The teams did not find out how the final polls had them ranked until they returned to their respective campuses. Colorado was the AP champion, with 39 first-place votes compared to 20 for Georgia Tech. But in a stunning reversal, Georgia Tech finished No. 1 in the UPI coaches’ poll — by one point. For the first time in UPI coaches’ poll history, the No. 1 team entering its final game did not finish No. 1 after a bowl victory.
Colorado players always suspected Nebraska coach Tom Osborne had changed his vote to Georgia Tech. Osborne admitted for the first time this week that he did in fact do that, telling USA Today he changed his vote for two reasons: the Fifth-Down Game, and the fact that Georgia Tech beat Nebraska more handily than Colorado.
“That was extremely disappointing, that our rival and our fellow conference member did that,” Johnson said. “We went into Lincoln under extremely hostile conditions to win that football game that propelled us to the national championship. I thought for someone who was, by all accounts, an extremely classy man, that was one of the most classless things I’ve experienced.”
Without a unanimous champion, the question over who was better that season rages on. Neither team visited the White House, but Swilling said he and his teammates secretly wished they could have settled the debate with a game in the Rose Garden.
After his college career, Bieniemy was drafted by the San Diego Chargers in 1991. The following year, the Chargers hired Georgia Tech coach Bobby Ross.
“I used to argue with him all the time,” Bieniemy says. “I’m going to say this out loud. I would say, ‘We would have kicked y’all’s ass.'”
Now 35 years later, the two teams finally get their long-anticipated meeting. And it is all thanks to Colorado athletic director Rick George, who was the assistant athletic director for football operations at Colorado in 1990. About a decade ago, George made a call to someone he knew at Georgia Tech and said simply: “We should play a game.”

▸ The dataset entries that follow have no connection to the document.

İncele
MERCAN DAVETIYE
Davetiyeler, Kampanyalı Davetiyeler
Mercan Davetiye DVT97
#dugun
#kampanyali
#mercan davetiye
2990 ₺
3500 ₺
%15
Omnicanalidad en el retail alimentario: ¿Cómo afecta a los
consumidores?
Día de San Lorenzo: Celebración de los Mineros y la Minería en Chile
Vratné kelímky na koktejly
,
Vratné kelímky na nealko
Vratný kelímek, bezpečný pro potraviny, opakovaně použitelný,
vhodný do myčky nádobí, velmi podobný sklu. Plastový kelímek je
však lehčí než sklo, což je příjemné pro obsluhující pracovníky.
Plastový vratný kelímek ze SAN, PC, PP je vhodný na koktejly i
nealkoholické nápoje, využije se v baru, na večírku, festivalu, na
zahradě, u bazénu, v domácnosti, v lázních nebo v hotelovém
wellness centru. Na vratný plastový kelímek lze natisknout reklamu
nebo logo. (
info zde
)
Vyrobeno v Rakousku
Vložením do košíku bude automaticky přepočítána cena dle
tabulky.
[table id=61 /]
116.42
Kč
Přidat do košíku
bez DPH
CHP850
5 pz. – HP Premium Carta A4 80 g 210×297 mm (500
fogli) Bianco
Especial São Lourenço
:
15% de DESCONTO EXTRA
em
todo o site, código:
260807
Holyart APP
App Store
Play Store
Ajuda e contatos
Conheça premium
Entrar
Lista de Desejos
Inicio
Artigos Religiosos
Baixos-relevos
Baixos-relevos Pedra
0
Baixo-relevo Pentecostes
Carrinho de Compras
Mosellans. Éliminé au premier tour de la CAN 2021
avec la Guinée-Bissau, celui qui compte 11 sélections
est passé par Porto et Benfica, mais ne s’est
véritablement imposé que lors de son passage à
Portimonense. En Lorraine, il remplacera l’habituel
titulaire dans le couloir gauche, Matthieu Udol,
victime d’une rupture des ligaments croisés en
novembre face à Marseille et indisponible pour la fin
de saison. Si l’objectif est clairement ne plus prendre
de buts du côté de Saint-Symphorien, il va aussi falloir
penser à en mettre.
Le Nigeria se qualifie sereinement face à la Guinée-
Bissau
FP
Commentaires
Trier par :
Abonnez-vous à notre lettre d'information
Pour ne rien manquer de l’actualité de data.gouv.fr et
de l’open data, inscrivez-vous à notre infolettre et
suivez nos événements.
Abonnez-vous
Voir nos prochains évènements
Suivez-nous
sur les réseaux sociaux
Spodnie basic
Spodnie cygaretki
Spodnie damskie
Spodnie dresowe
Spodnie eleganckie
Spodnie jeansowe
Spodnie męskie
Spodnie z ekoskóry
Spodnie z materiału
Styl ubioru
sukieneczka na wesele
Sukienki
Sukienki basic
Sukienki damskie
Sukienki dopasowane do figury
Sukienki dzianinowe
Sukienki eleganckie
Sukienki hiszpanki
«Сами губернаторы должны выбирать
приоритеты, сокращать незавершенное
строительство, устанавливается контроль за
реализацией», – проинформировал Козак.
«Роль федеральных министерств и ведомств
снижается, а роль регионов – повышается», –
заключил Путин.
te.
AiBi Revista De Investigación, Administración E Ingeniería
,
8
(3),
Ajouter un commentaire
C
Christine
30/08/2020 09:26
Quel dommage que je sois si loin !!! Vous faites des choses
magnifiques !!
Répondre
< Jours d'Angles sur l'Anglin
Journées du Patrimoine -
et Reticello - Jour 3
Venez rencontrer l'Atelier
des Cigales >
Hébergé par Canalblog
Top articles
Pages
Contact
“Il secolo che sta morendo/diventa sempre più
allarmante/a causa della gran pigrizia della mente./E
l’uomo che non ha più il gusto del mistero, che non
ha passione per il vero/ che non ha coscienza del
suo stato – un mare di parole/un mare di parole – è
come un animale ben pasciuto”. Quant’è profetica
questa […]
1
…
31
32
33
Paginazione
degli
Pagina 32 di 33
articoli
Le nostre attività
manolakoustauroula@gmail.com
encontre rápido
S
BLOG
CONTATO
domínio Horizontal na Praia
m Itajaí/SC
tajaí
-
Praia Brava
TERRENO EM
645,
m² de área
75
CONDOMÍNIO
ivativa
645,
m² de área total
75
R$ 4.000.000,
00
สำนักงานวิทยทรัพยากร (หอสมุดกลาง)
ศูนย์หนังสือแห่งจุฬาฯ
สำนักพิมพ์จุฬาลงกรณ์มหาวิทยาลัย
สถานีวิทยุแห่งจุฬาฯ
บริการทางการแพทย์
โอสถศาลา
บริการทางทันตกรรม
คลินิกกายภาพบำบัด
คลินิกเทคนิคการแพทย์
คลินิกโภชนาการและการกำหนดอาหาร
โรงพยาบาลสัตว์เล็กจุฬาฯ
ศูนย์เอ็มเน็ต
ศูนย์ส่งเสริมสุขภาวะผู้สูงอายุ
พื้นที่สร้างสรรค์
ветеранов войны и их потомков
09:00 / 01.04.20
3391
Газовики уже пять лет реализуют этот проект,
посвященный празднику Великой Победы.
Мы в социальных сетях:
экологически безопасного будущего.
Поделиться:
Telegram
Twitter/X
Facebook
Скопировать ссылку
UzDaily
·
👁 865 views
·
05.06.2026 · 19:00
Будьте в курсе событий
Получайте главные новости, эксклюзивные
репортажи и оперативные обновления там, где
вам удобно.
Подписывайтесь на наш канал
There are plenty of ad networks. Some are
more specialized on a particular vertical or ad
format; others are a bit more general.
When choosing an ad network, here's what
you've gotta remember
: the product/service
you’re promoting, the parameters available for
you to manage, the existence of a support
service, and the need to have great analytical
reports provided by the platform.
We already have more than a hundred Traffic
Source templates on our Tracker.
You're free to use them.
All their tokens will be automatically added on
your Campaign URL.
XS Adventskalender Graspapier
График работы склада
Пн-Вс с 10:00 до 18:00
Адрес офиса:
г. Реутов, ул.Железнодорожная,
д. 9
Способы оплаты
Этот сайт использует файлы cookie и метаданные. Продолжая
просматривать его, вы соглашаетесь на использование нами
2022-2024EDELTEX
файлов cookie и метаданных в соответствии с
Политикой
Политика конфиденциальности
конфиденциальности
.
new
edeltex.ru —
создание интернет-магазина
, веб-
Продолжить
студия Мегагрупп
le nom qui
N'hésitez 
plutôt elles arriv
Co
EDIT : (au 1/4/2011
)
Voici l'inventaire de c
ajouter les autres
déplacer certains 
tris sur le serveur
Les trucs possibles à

The series was announced in 2016, and George specifically chose 2025 as the first game in the home-and-home, knowing it was the 35-year anniversary of their championship(s).
“I just thought it would be fun and good for both schools, and it would be a good game that people would have a lot of interest in,” George says. “It’s a great opportunity to showcase what we both accomplished in that year.”
Memories of their shared … uh … championship season are never far from the minds of the players and coaches who experienced it. After all, that was the last national championship each school has won.
But with renewed interest in Colorado and coach Deion Sanders, and rising expectations around Georgia Tech in Year 3 under Brent Key, their game Friday has turned into must-see TV. Their shared history is just a cherry on top.
“This is an opportunity for us to have a lot of get back, a lot of talk, a lot of pride and passion, winning that game,” Hagan said. “Over the years, they’ve said what they’ve said. We’ve said what we’ve said. Now someone’s going to be able to win the game.”